A Hungria está com uma atividade intensa em torno do seu cinema clássico. E aqui devo ressaltar algo importante: sem o apoio de outras entidades, nosso trabalho não seria possível.

A HFPA [Associação de Imprensa Estrangeira de Hollywood, localizada em Los Angeles, que concede os prêmios Globo de Ouro anualmente] é muito importante para nós, apoia nosso trabalho há muito tempo, torna possível o que fazemos pelo cinema clássico.

E por que um livro sobre judô?O judô foi a coisa mais importante da minha infância, assim como o cinema foi a coisa mais importante da minha juventude. Minha família era muito esquerdista e não se importava com esportes. E eu sempre gostei de esportes, o que me alienou de minha família.

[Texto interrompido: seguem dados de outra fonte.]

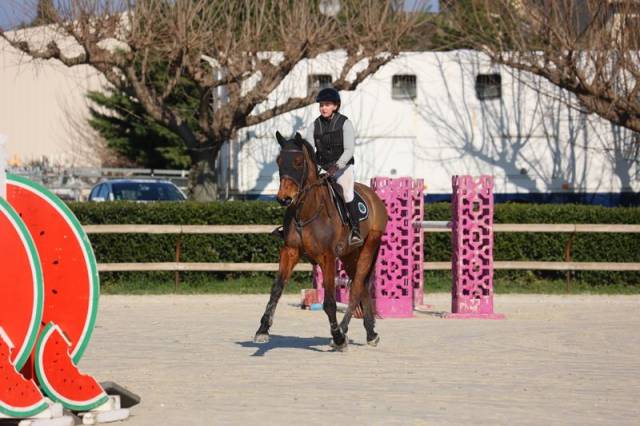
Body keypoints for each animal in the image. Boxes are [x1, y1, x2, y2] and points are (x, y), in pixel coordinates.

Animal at [253, 131, 388, 351]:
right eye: (279, 161)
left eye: (299, 162)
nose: (284, 198)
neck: (307, 211)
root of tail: (373, 196)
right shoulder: (290, 251)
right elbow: (276, 289)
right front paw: (262, 330)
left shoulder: (327, 257)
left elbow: (330, 302)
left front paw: (338, 337)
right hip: (350, 255)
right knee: (361, 287)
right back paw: (371, 334)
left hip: (369, 247)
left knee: (356, 288)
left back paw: (343, 332)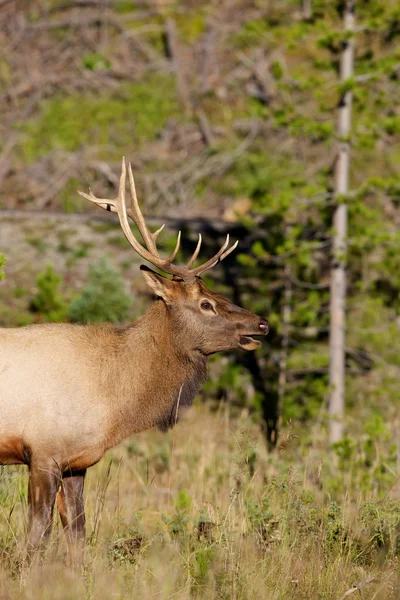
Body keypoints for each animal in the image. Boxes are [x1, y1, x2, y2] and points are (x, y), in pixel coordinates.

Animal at [0, 158, 270, 556]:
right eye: (206, 304)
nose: (262, 323)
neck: (113, 399)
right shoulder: (43, 450)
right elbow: (37, 537)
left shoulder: (77, 461)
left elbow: (78, 534)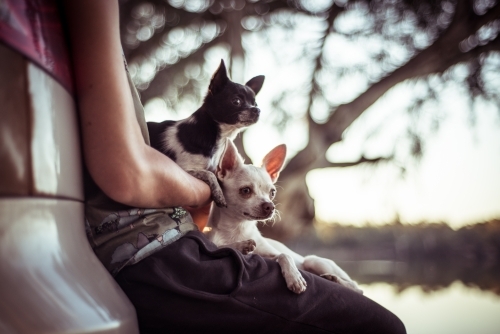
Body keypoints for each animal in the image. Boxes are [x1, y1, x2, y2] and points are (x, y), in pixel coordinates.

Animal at [147, 60, 266, 206]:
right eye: (236, 101)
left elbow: (214, 173)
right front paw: (219, 194)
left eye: (255, 103)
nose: (257, 110)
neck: (218, 139)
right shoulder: (183, 170)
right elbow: (210, 174)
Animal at [205, 140, 362, 294]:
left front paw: (295, 278)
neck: (239, 228)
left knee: (357, 288)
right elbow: (221, 247)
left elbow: (285, 255)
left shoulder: (273, 254)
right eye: (245, 191)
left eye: (272, 192)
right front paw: (240, 246)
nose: (270, 206)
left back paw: (335, 279)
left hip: (313, 260)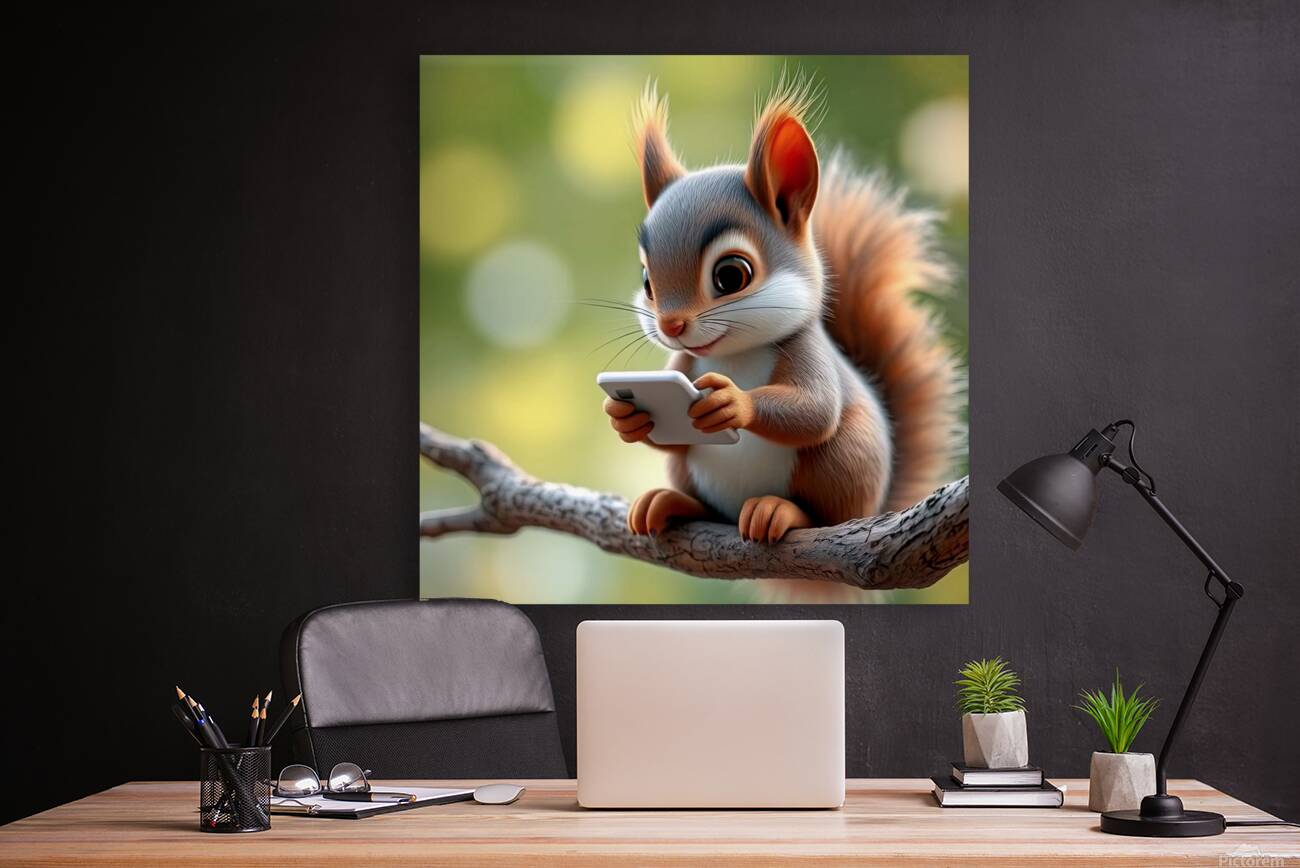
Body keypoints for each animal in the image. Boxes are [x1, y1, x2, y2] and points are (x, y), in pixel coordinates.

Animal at [604, 79, 960, 545]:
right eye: (647, 281)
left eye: (731, 275)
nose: (671, 325)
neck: (734, 354)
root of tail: (876, 505)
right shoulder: (682, 362)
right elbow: (669, 436)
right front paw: (625, 418)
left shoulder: (807, 351)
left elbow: (815, 410)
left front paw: (733, 402)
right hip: (692, 473)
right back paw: (669, 502)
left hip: (845, 460)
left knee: (826, 511)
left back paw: (779, 511)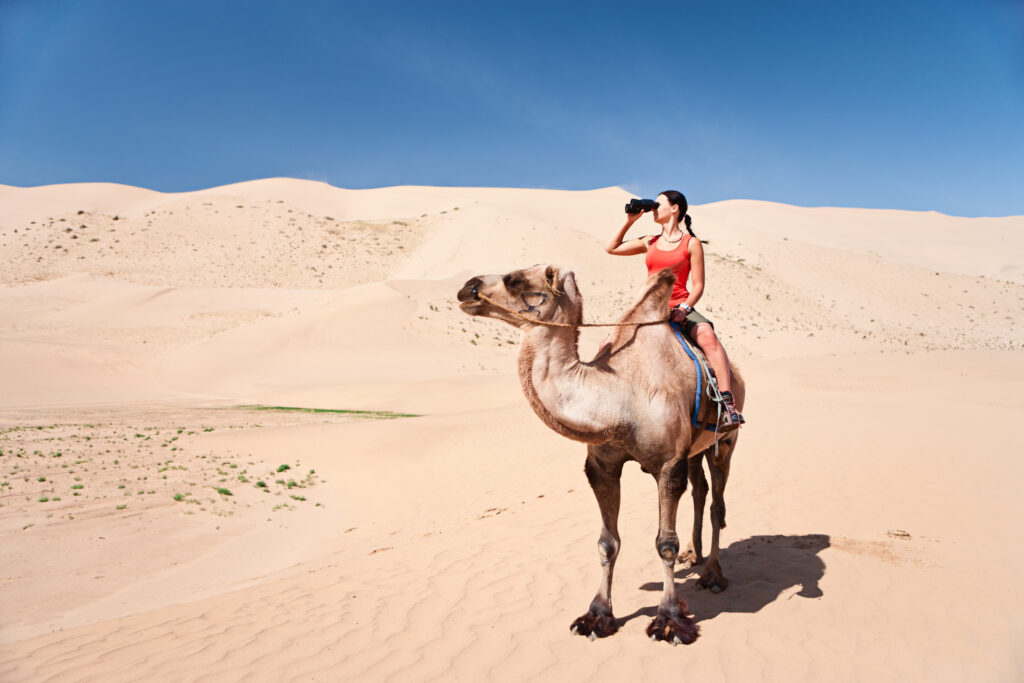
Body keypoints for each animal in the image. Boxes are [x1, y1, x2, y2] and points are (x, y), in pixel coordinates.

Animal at [456, 264, 745, 643]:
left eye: (514, 279)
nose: (467, 287)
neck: (620, 394)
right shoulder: (602, 466)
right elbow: (607, 542)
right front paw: (596, 616)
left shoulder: (669, 464)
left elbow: (665, 543)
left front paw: (669, 620)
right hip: (696, 449)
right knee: (701, 492)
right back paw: (693, 556)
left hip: (726, 441)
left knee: (717, 504)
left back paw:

Ainda mais judô, especificamente, que sempre me atraiu.

O judô me preparou para ser um fã de cinema. Judô e cinema nasceram na mesma época —Jigoro Kano, o criador do judô, pegou vários elementos das artes marciais, editou tudo e criou o judô. Os irmãos Lumière fizeram o mesmo com o cinema. Os esportes falam da história de seu tempo, da alma do seu tempo. O cinema faz a mesma coisa.